Ici et là, de vives tensions ont commencé, depuis plusieurs mois, à éclater entre parents et professeurs des écoles. Le nombre d’enseignants interpellés et mis en cause par des parents s’est accru rapidement depuis la rentrée :
– ceux des CP accusés de ne pas reproduire les méthodes dont les parents ont été les bénéficiaires (ou les victimes) alors que le ministre ne cesse de glorifier le b-a/ba. Et comme c’est le ministre qui l’a dit et qu’il l’a dit à la télévision… les enseignants n’auraient qu’à obtempérer ;
– ceux qui ont abandonné, depuis longtemps, la notation assassine, les classements au centième de point dès le CP, le redoublement, et qui subissent les assauts des anciens et des nouveaux conservateurs confortés par les discours officiels ambiants sur l’autorité, sur l’émulation, sur le retour aux bonnes vieilles méthodes qui n’ont pourtant jamais fait leurs preuves… sinon pourquoi diable se serait-on évertué depuis plus de trente ans à tenter de transformer l’école !
– ceux qui ont appliqué consciencieusement les programmes et instructions signés de Luc Ferry, président de la commission nationale des programmes, et qui se heurtent aux déclarations diamétralement opposées de Luc Ferry, ministre.

Les tensions, qui furent terribles entre instituteurs et professeurs de collège au point de rendre inutiles voire risquées les tentatives de liaison école/collège, qui s’étaient un peu apaisées avec un effort d’harmonisation et de continuité de programmes, renaissent et s’exacerbent. Ceux qui dans le passé, se heurtant aux difficultés de la prise en compte de l’hétérogénéité, faisaient systématiquement le procès de l’amont, renouent avec leurs vieux démons au nom de la transmission redevenue sacro-sainte des savoirs, du « retour » à l’autorité, à l’effort et à la responsabilité des parents. Les récentes réunions école/collège observées sont de très mauvais augure.

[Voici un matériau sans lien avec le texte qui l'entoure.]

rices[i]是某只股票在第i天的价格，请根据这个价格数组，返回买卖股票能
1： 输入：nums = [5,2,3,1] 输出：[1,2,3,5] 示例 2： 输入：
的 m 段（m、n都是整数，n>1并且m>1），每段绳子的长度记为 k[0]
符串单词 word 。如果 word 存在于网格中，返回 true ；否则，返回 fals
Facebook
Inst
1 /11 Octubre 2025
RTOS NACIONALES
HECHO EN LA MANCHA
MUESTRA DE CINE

Les temps sont durs pour ceux des enseignants qui ont avancé pas à pas depuis la fin des années 70, sous la droite, puis sous la gauche avec des alternances qui n’ont pas imposé de rupture, qui ont compris que la loi d’orientation de 1989 avec l’élève au centre du système et pas l’enseignant et son programme disciplinaire à transmettre à une minorité, avec les projets d’établissement et le travail d’équipe, avec les cycles, était un acte historique marquant enfin une rupture claire avec l’école du xixe siècle qui avait longtemps agonisé. Que d’énergie dépensée, que d’intelligence mise en œuvre, que de réflexions partagées et approfondies collectivement avec le soutien des mouvements pédagogiques (OCCE, AFL, ICEM, GFEN [[Office central de la coopération à l’école, Association française pour la lecture, Institut coopératif de l’école moderne (mouvement Freinet), Groupe français d’éducation nouvelle).]]…) aujourd’hui étouffées. Que de grands spécialistes contemporains (Meirieu, Dubet, Morin, Giordan, Bassis…) aujourd’hui méprisés ! Tout cela pour presque rien… pour revenir cinquante ans en arrière !

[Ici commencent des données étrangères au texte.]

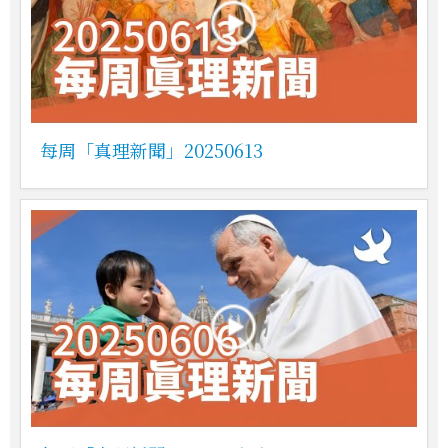
每周「真理新聞」20250613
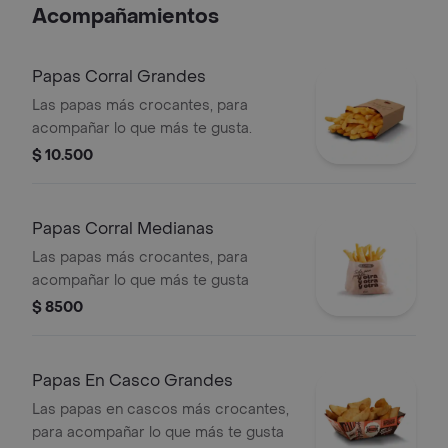
Acompañamientos
Papas Corral Grandes
Las papas más crocantes, para
acompañar lo que más te gusta.
$ 10.500
Papas Corral Medianas
Las papas más crocantes, para
acompañar lo que más te gusta
$ 8500
Papas En Casco Grandes
Las papas en cascos más crocantes,
para acompañar lo que más te gusta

Il faudrait que les enseignants progressistes soient héroïques ou inconscients pour ne pas être désespérés par tant de hargne, par tant de mépris pour la recherche et l’innovation, par un tel rejet annoncé de la pédagogie.

On s’attend un peu partout, à de vives joutes oratoires entre les « anciens » et les « modernes » dans de nombreuses écoles qui ont rencontré de réelles difficultés pour trouver un animateur compétent et suffisamment informé pour éviter procès et mises en cause. Les spécialistes savent qu’ils auront, sur des problèmes aussi complexes et vitaux pour notre société, bien du mal à s’accommoder du niveau du café du commerce et à ne pas s’insurger… même s’ils ont bien compris qu’ils doivent céder la place aux sondages, aux microtrottoirs, aux idées reçues… Entre indifférence et colère, les conflits arrivent… et la grande désillusion avec.

Qui sème le vent, récolte les tempêtes. Le ministre ne l’ignore pas, il sème du vent, mais il sait aussi que c’est le prix à payer pour réussir le démantèlement du service public et ouvrir la voie au libéralisme. Il observe donc tout cela avec une certaine philosophie…

Pierre Frackowiak, inspecteur de l’Éducation nationale.